O reflexo no espelho: a origem do golpe, de José Renato Uchôa, Ed. Ideia.


Por Márcia Azevedo
Dizer a verdade sobre o regime colonial na Argélia, lutar para cessar a tortura, combater o racismo, eis as obrigações que se impõem a todos os intelectuais. (BOURRICAUD)

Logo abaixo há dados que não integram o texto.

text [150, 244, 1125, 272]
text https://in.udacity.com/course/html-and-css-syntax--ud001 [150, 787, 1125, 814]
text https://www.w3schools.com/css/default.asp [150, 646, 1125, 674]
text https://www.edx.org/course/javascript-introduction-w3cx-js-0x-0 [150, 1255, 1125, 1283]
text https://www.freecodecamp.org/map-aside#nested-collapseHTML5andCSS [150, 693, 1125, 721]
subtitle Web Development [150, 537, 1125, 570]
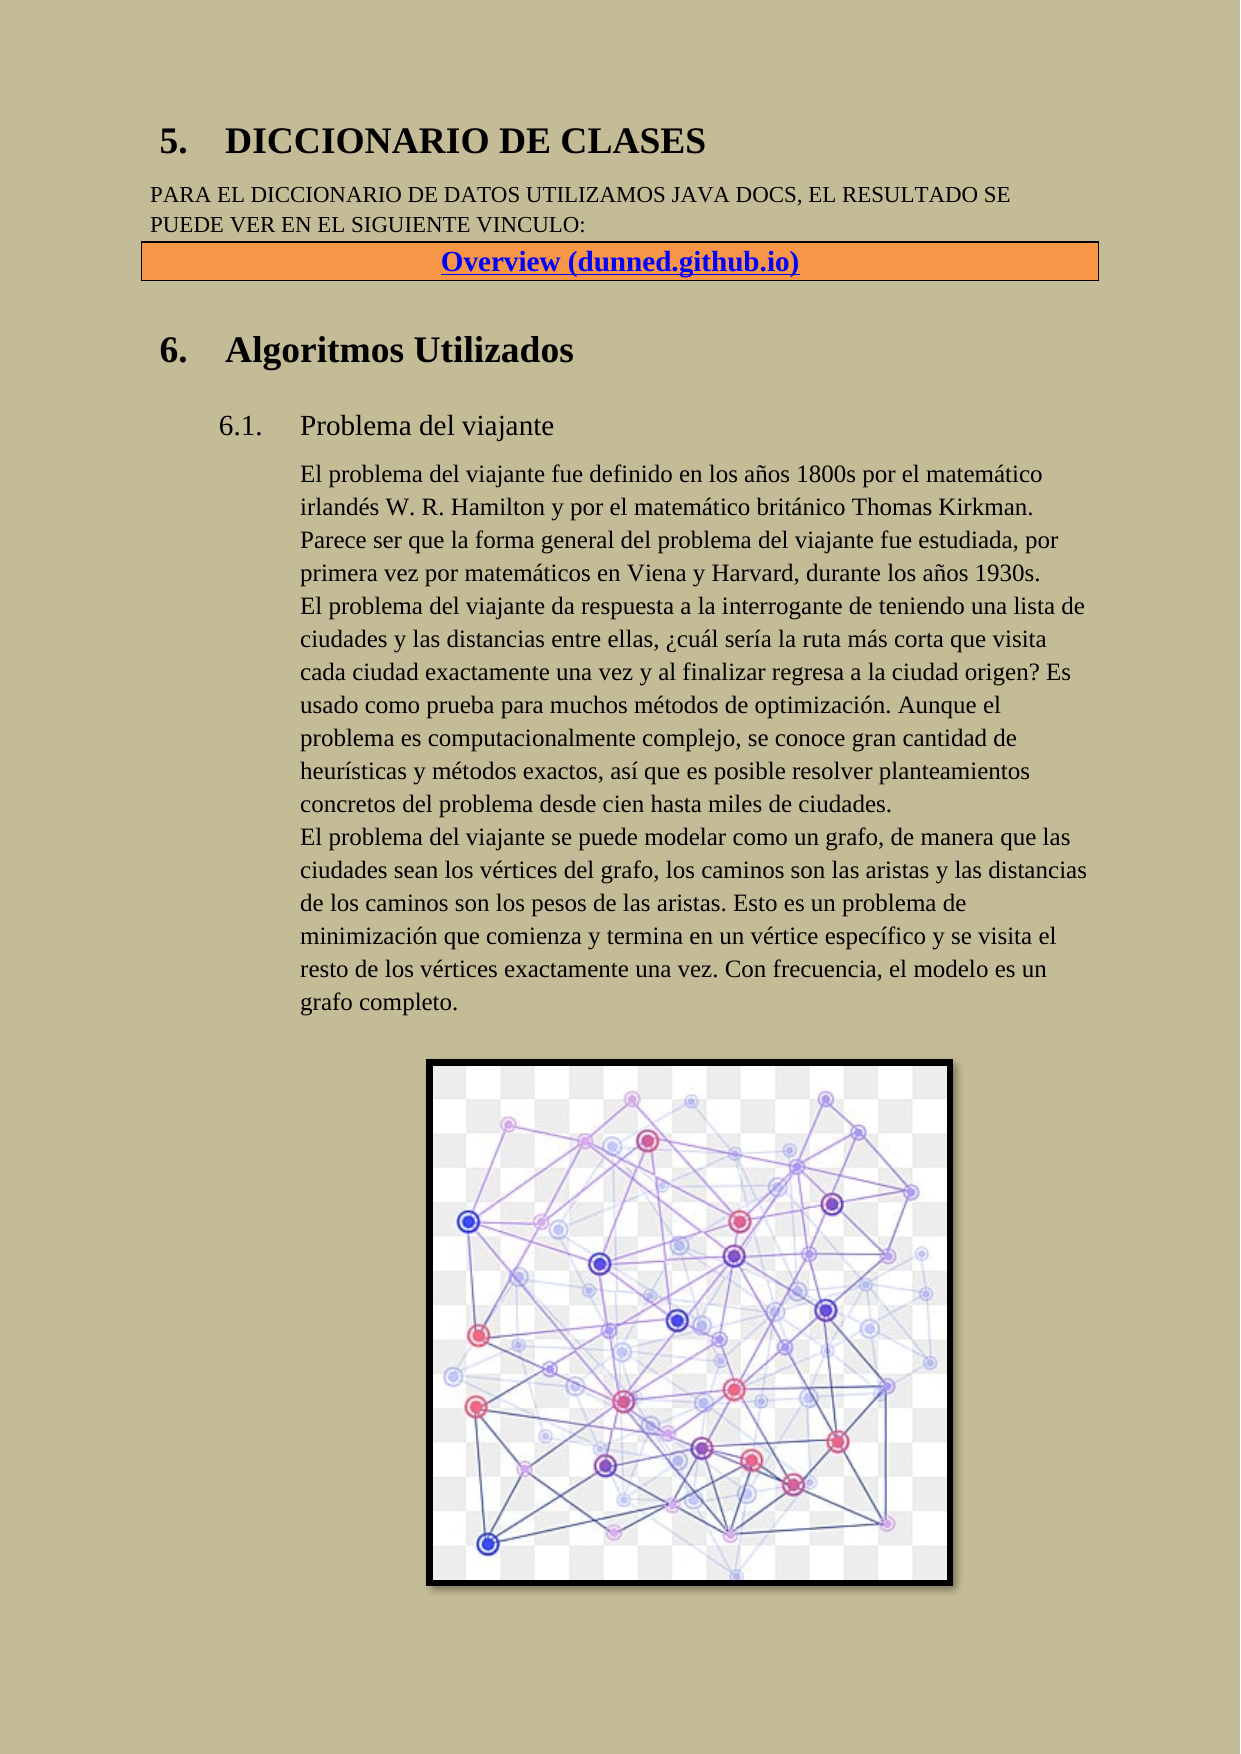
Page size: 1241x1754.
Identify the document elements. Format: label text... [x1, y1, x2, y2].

O reflexo no espelho: a origem do golpe, de José Renato Uchôa, reúne diversos artigos que tratam do cenário político do país, prioritariamente, entre os anos de 2003 e 2016. Não por acaso, os textos revelam muito do próprio Renato que é, antes de tudo, educador aguerrido nas ações pela inclusão e conhecedor da força e da sabedoria do povo, em sua maioria, empobrecido.
Nas matérias, Uchôa trata, sim, do PT, apresentando, ora uma visão muito positiva sobre a gestão do partido, ora tecendo críticas contundentes à atuação de seus membros em governos estaduais e federal. A descrição de fatos do jogo político é apaixonada; sempre sob a perspectiva da inclusão e do compromisso social. Contudo, ainda que isso seja de uma boniteza cativante, comentarei aqui sobre a cobrança que o autor faz aos intelectuais que se silenciaram nos diversos momentos de crise, um tema, nada central, mas que permeia muito do que se é discutido na obra.
A exigência de Uchôa dirige-se especificamente aos intelectuais orgânicos, pensadores que nasceram dentro do PT, mas que, em momentos decisivos, segundo o autor, não fizeram a mediação necessária, deixando a arena vazia e a população sem a interpretação desses agentes, que, talvez, compreendessem estar se manifestando por meio do mais profundo silêncio; código ineficiente para uma massa que ainda, ainda... não sabe ler inferências. 
A discussão sobre o posicionamento público dos intelectuais é assunto controverso. 
No início do século XX, Julien Benda, em "A traição dos clérigos", denunciava ações de pensadores que deixaram de analisar causas universais, para se aterem a problemas de uma sociedade particular, justificando ações políticas e afastando-se da análise dos valores absolutos, como compreendia Zola, por exemplo, ser abordagem correta.  
Em diversos artigos de O reflexo no espelho, fica evidente a dificuldade da ação de intelectuais brasileiros, os quais, na concepção do autor, deveriam ocupar o espaço do debate público, atuando criticamente sobre as mazelas e golpes de toda ordem nos quais mergulhava o país. 
É certo que o impasse entre defender ideais absolutos, denunciar problemas sociais ou simplesmente sair de cena, permanece inquietantemente atual, por isso, as reflexões de Uchôa ecoam fortemente, sem solução, para além do contexto de sua obra, pois sabemos que um pensador honesto, em nossa contemporaneidade, já não poderá formular certezas sobre o futuro e, desta forma, como bem propôs o professor Franklin Leopoldo e Silva, em brilhante  análise sobre “o silêncio dos intelectuais”, o melhor caminho talvez seja não apontar soluções para superar a crise, mas, antes, aprofundá-la para tentar compreender as suas motivações. 
Se assim for, José Renato tem razão, visto que nessa perspectiva é imperativo ao intelectual ocupar a ágora, seja para promover a reflexão sobre possíveis superações, seja para propor a compreensão da crise.
Assim, parece que o caminho mais promissor seria mesmo ir para o debate, pois é certo que esse espaço será ocupado, o melhor, portanto, como reclama Uchôa, é que seja por agentes intelectualmente honestos.
Sigamos!
 

Referências: 

BENDA, Julien. A traição dos intelectuais, 1. ed., tradução de Paulo Neves, São Paulo, Peixoto Neto, 2007.

Rodrigues, Helenice. O intelectual no "campo" cultural francês: do "Caso Dreyfus" aos tempos atuais. Varia Historia [online]. 2005, v. 21, n. 34 [Acessado 29 Setembro 2021] , pp. 395-413. Disponível em: <https://doi.org/10.1590/S0104-87752005000200008>.
SILVA, Franklin Leopoldo. “O Imperativo Ético de Sartre”, in Adauto Novaes (org.). O Silêncio dos Intelectuais. São Paulo, Companhia das Letras, 2006.